## Problem requirements
Retype precisely the section of the data that starts at the line containing "3. Amounts and" and runs to its final line, ends included.
---------------
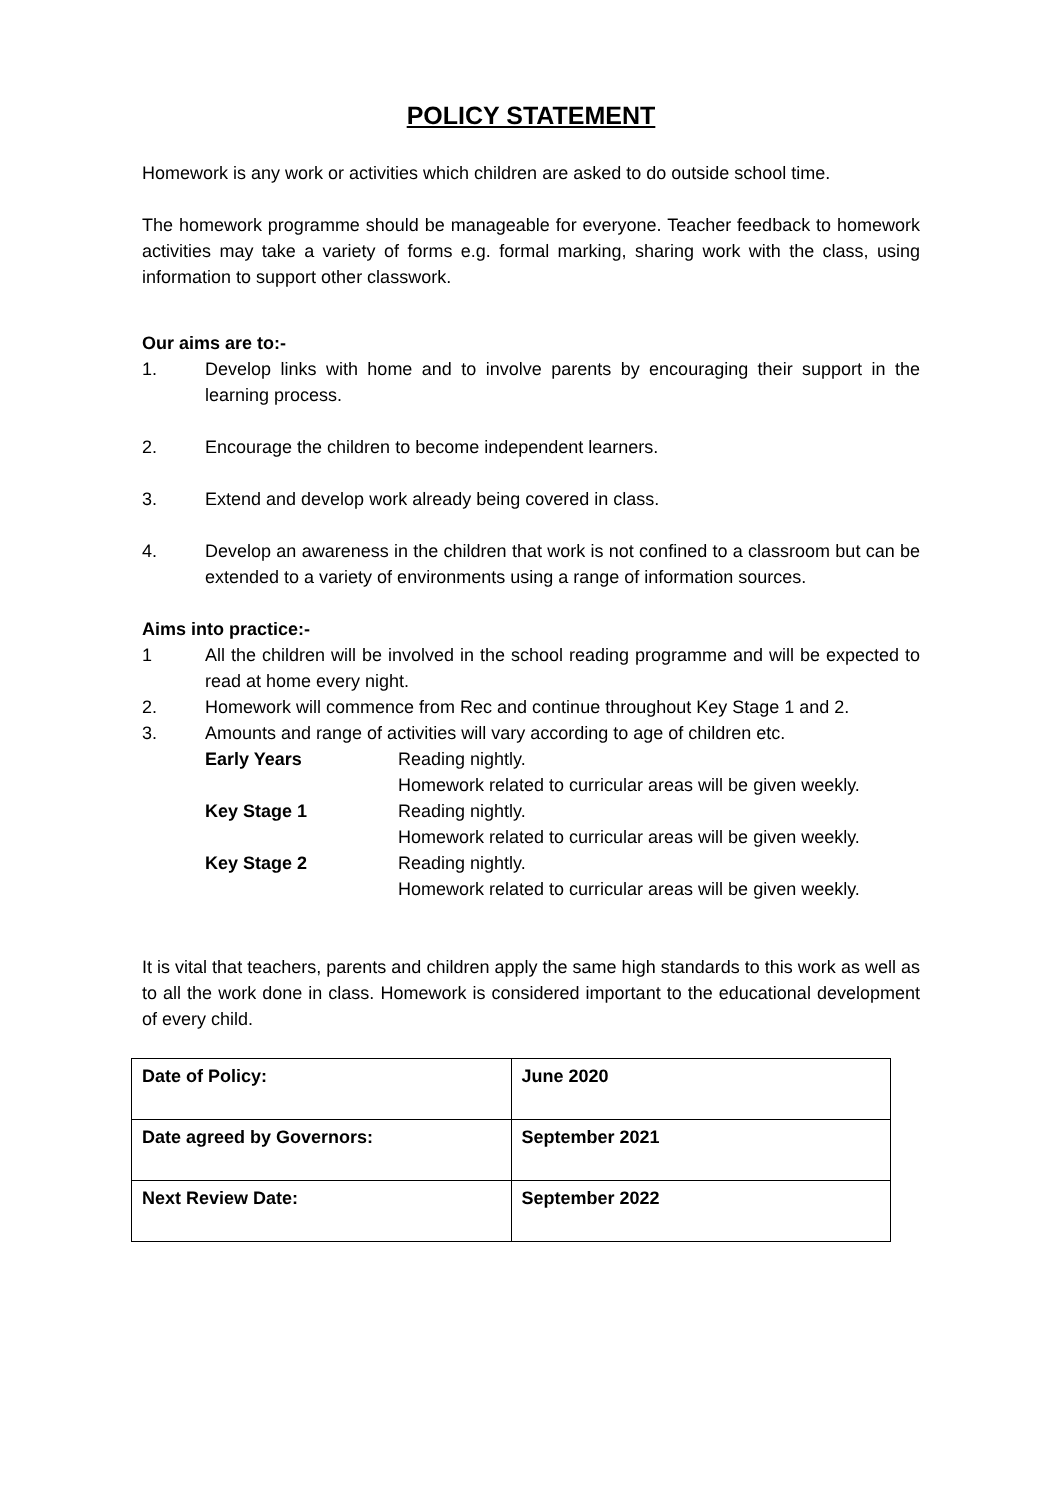POLICY STATEMENT
Homework is any work or activities which children are asked to do outside school time.
The homework programme should be manageable for everyone. Teacher feedback to homework activities may take a variety of forms e.g. formal marking, sharing work with the class, using information to support other classwork.
Our aims are to:-
1. Develop links with home and to involve parents by encouraging their support in the learning process.
2. Encourage the children to become independent learners.
3. Extend and develop work already being covered in class.
4. Develop an awareness in the children that work is not confined to a classroom but can be extended to a variety of environments using a range of information sources.
Aims into practice:-
1 All the children will be involved in the school reading programme and will be expected to read at home every night.
2. Homework will commence from Rec and continue throughout Key Stage 1 and 2.
3. Amounts and range of activities will vary according to age of children etc.
Early Years Reading nightly.
Homework related to curricular areas will be given weekly.
Key Stage 1 Reading nightly.
Homework related to curricular areas will be given weekly.
Key Stage 2 Reading nightly.
Homework related to curricular areas will be given weekly.
It is vital that teachers, parents and children apply the same high standards to this work as well as to all the work done in class. Homework is considered important to the educational development of every child.
| Date of Policy: | June 2020 |
| Date agreed by Governors: | September 2021 |
| Next Review Date: | September 2022 |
---------------
## Answer space
3. Amounts and range of activities will vary according to age of children etc.
Early Years Reading nightly.
Homework related to curricular areas will be given weekly.
Key Stage 1 Reading nightly.
Homework related to curricular areas will be given weekly.
Key Stage 2 Reading nightly.
Homework related to curricular areas will be given weekly.
It is vital that teachers, parents and children apply the same high standards to this work as well as to all the work done in class. Homework is considered important to the educational development of every child.
| Date of Policy: | June 2020 |
| Date agreed by Governors: | September 2021 |
| Next Review Date: | September 2022 |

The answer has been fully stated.